The Confusion Begins

To: Sarah-Jane Chlamydia Rossington-Smythe.

Subject: With Grateful Thanks

Your apologies are graciously accepted by our League, I’m sure, and I do quite understand.

As you are aware a number of our more elderly members were involved in the previous society – the aforementioned ‘Penge Institute for Ladies of the Night (Victoria Branch)’ – but took on our current name when the less-educated members of the society fell victim to one of those popular “social conditions” that were so rife in the 1800’s.

Fortunately the remaining members were educated enough to take precautions.

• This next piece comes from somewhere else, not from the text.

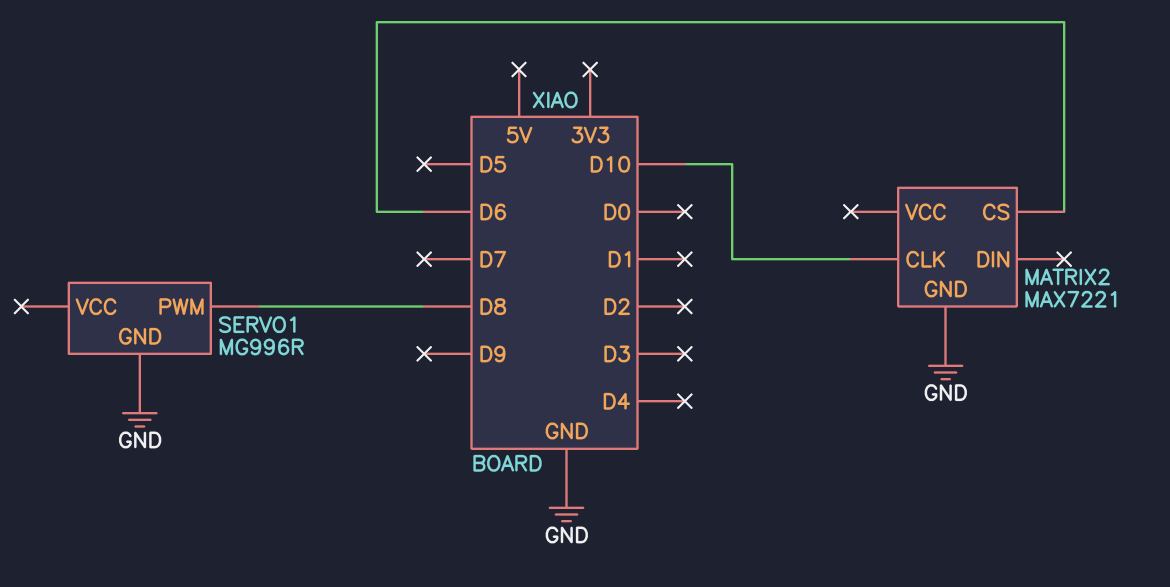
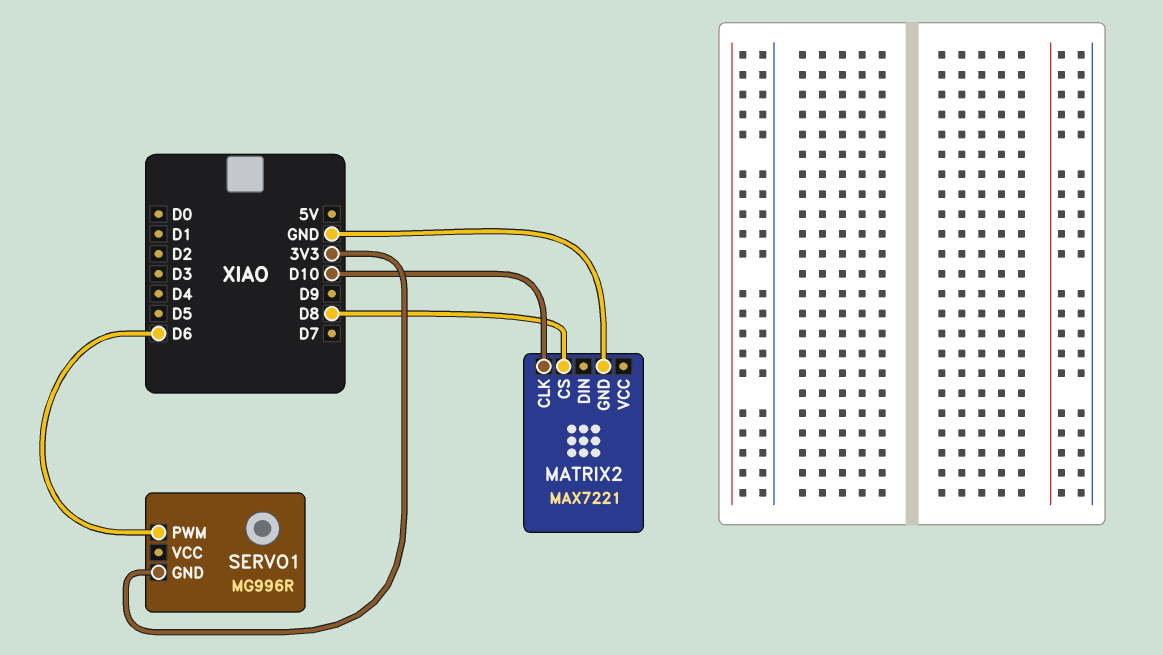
MATRIX2 pin CS: D6 -> D8
SERVO1 pin GND: GND -> 3V3
SERVO1 pin PWM: D8 -> D6

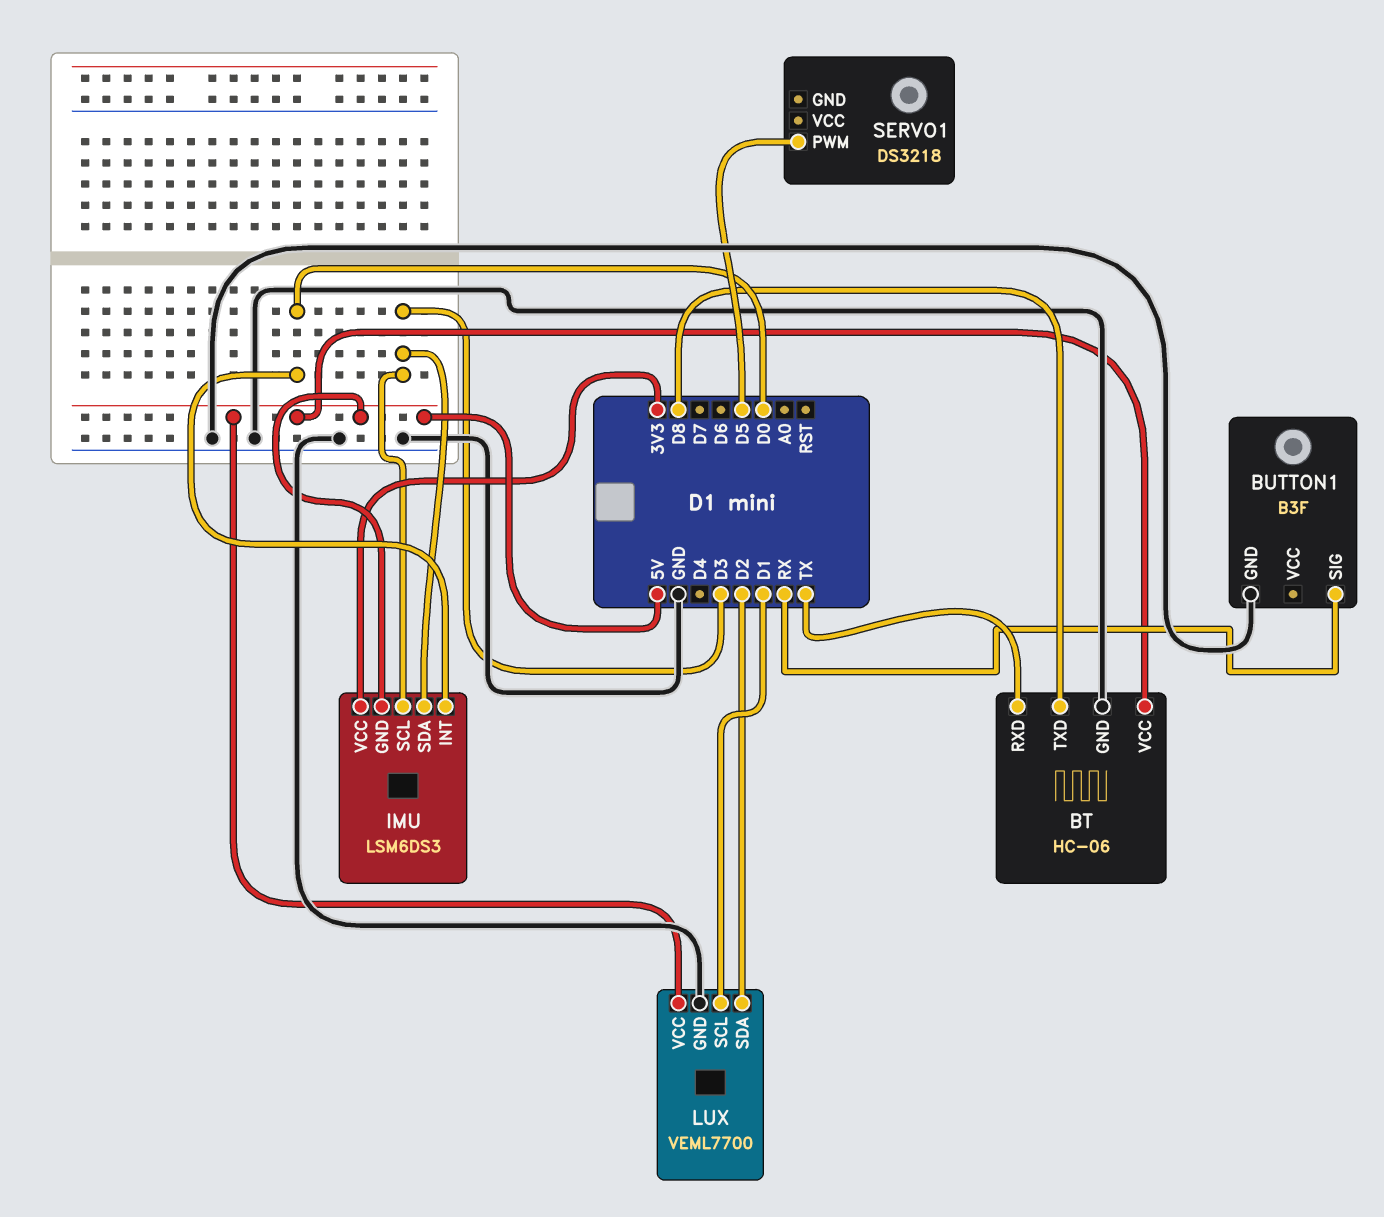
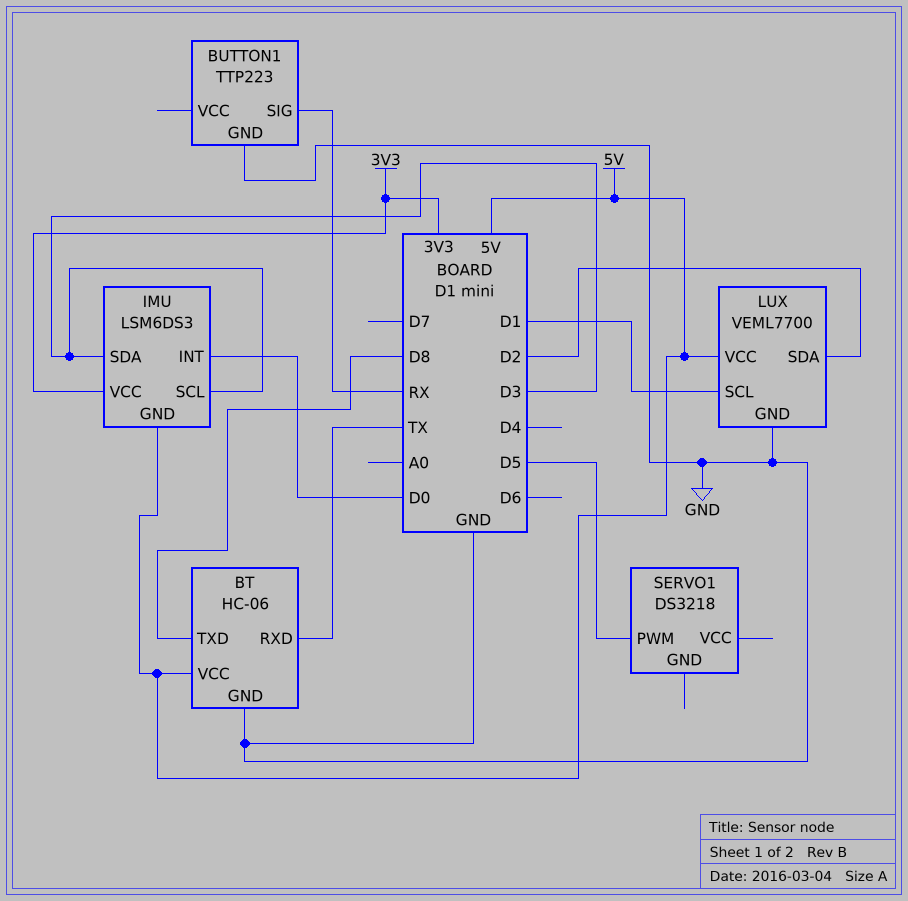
BUTTON1: B3F -> TTP223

This brings me to  the subject of Ms. Zimmer. It has occurred to me that in being the last surviving member of the Penge group, as well as being 110 years old, she may indeed be no longer eligible for either membership of our group, or indeed of the Human race. (She is also disturbingly accurate when playing Darts, although somewhat more dangerous when in possession of a bottle of Blue Bolls.)

I would also say that, as a cat lover, I felt that the hip bath incident was one that should never be repeated.

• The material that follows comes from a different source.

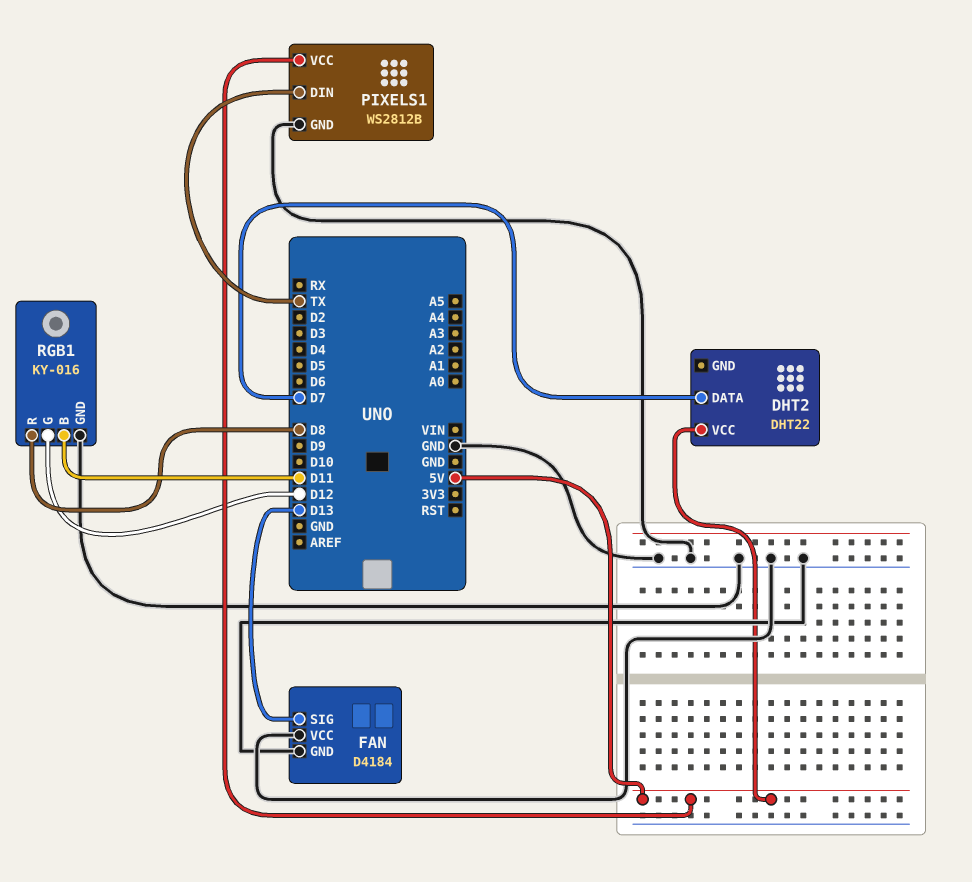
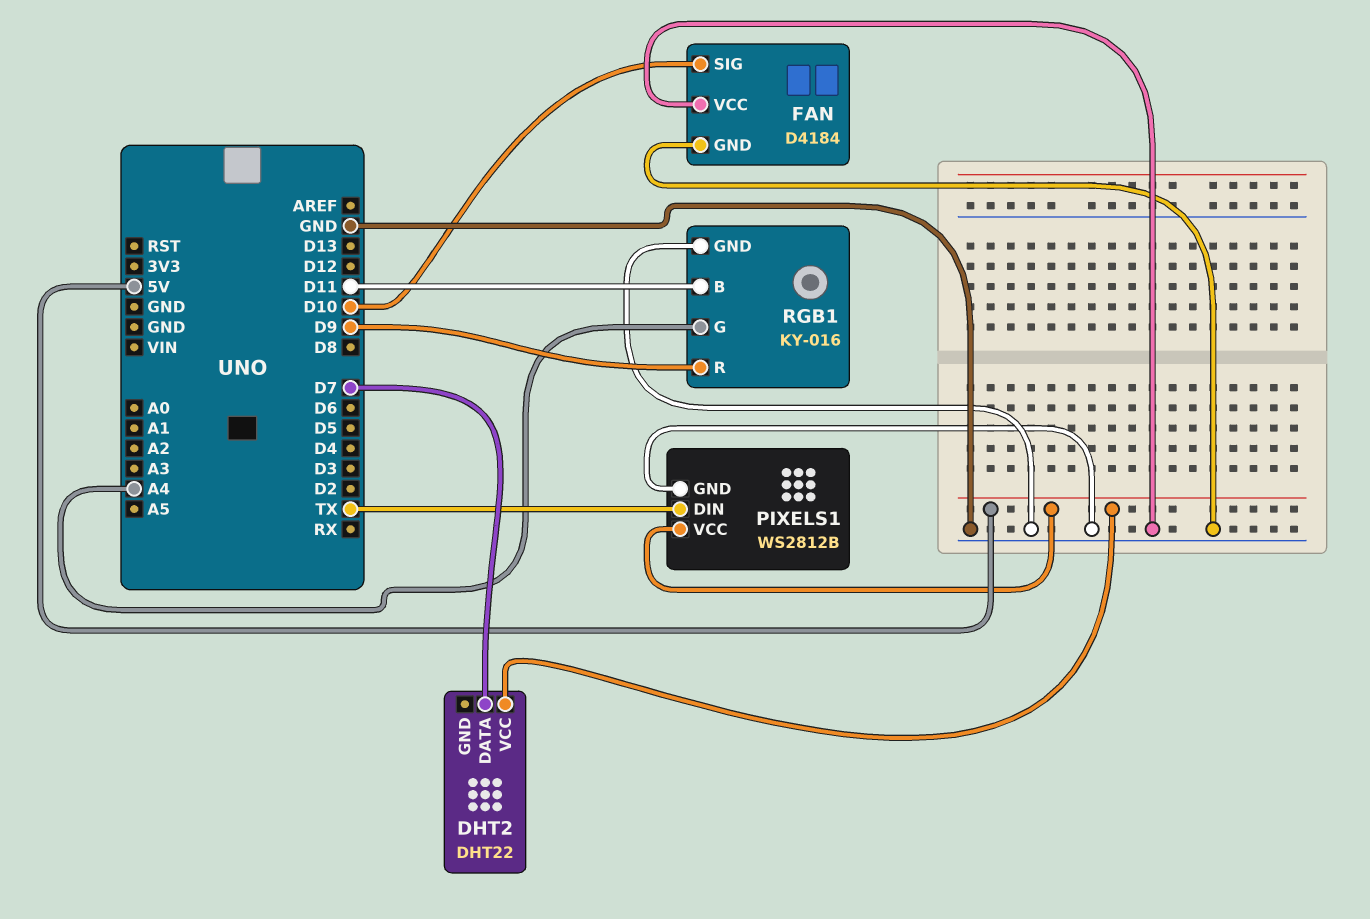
FAN pin SIG: D13 -> D10
RGB1 pin G: D12 -> A4
RGB1 pin R: D8 -> D9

I believe that West Central sounds an acceptable venue. And since it has a theatre bar one would certainly expect it to attract ‘the right sort’. I am informed that it is located up a flight of stairs so with this in mind I have banned Ms. Zimmer from attending due to her reliance on the invalid car. (The memory of her previously using the car on the London Underground is not one I wish repeated. Indeed, the image of her on the escalators alone I cannot yet eradicate from my memory – although she did apologise to the families afterwards.)

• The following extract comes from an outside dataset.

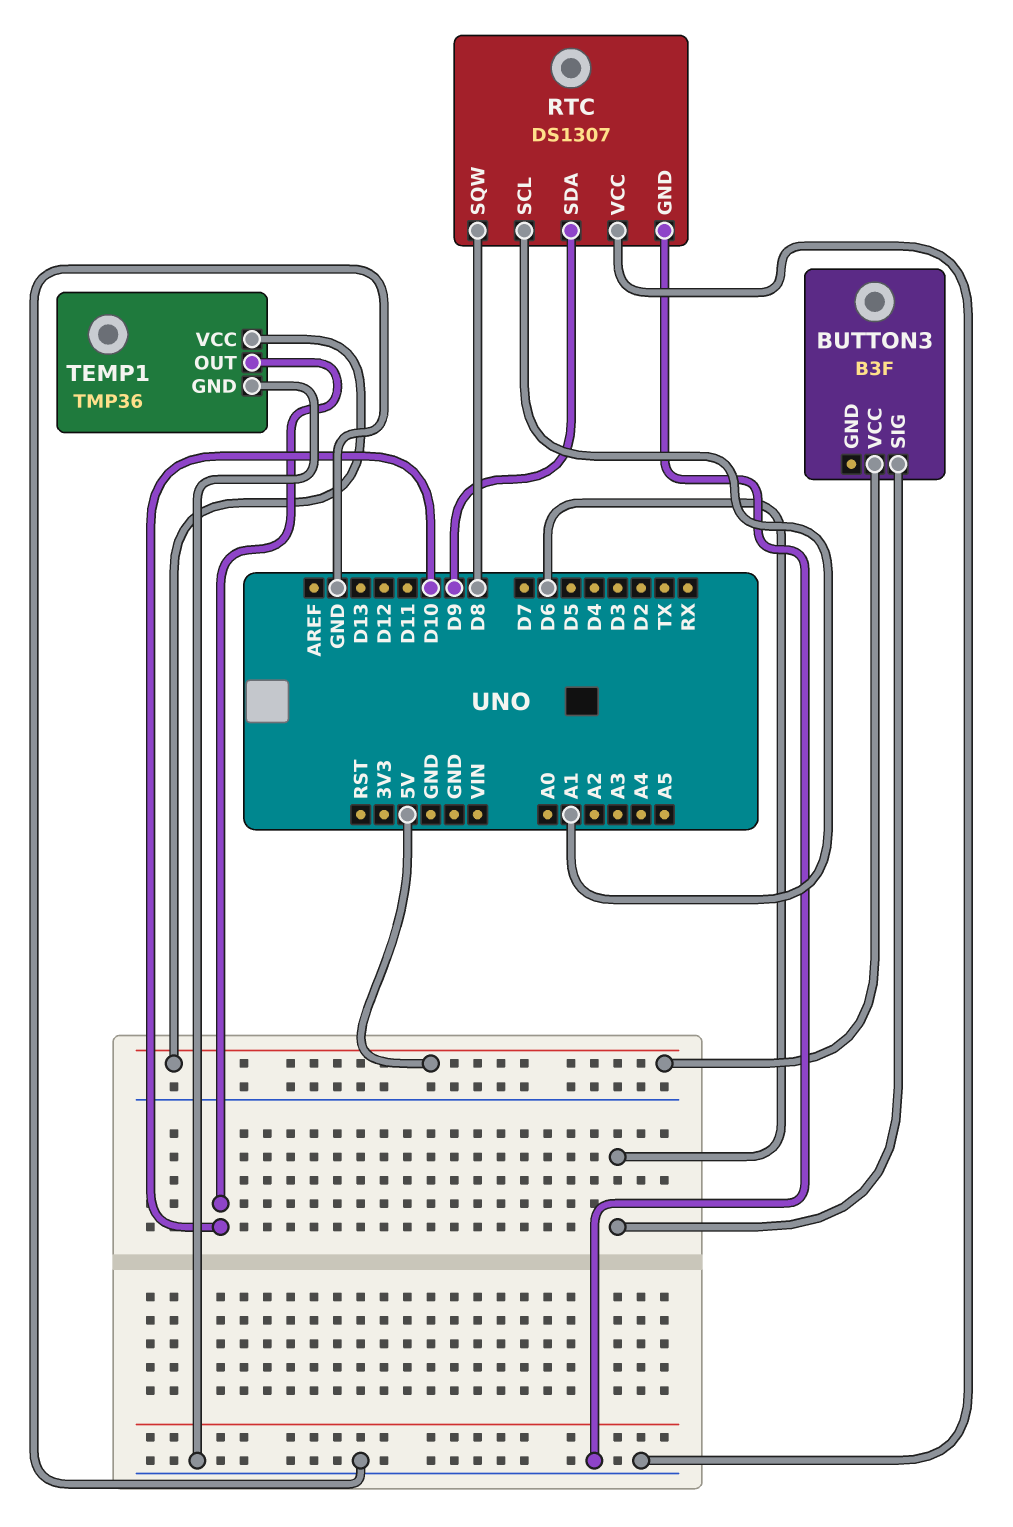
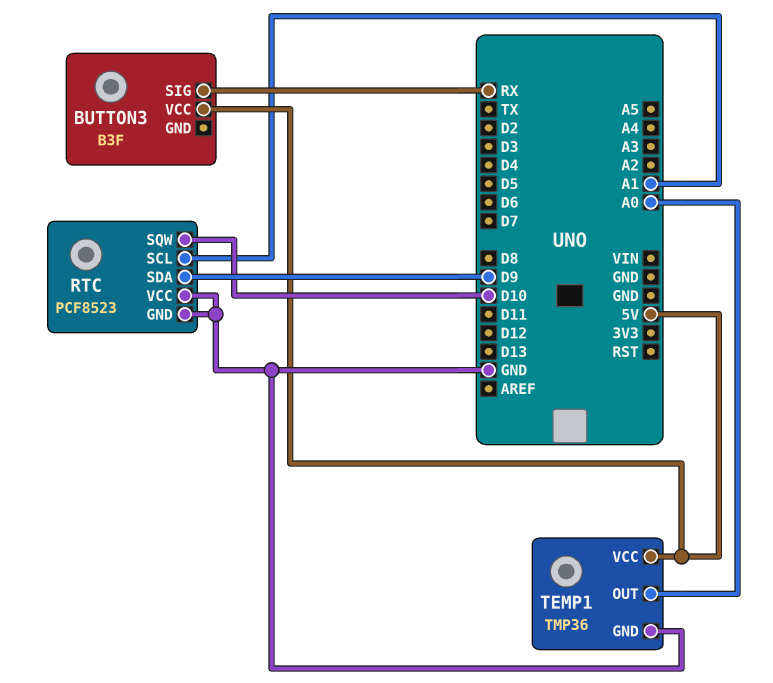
BUTTON3 pin SIG: D6 -> RX
RTC: DS1307 -> PCF8523
RTC pin SQW: D8 -> D10
TEMP1 pin OUT: D10 -> A0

In terms of time 6.00 pm would probably be best, giving us a little time to refresh ourselves. I look forward to seeing you then.

Most Faithfully and devotedly yours,

Marjorie Bathsheba Catheter Jodrell-Bentley.

Words of Wisdom

The cure to boredom is curiosity. There is no cure for curiosity.

— Dorothy Parker

Top Tip!

  • Preventing Streaking

    White vinegar is a very effective way of preventing streaking when washing glassware. When trying to prevent streaking from elderly exhibitionists, however, we recommend white wine. And lots of it.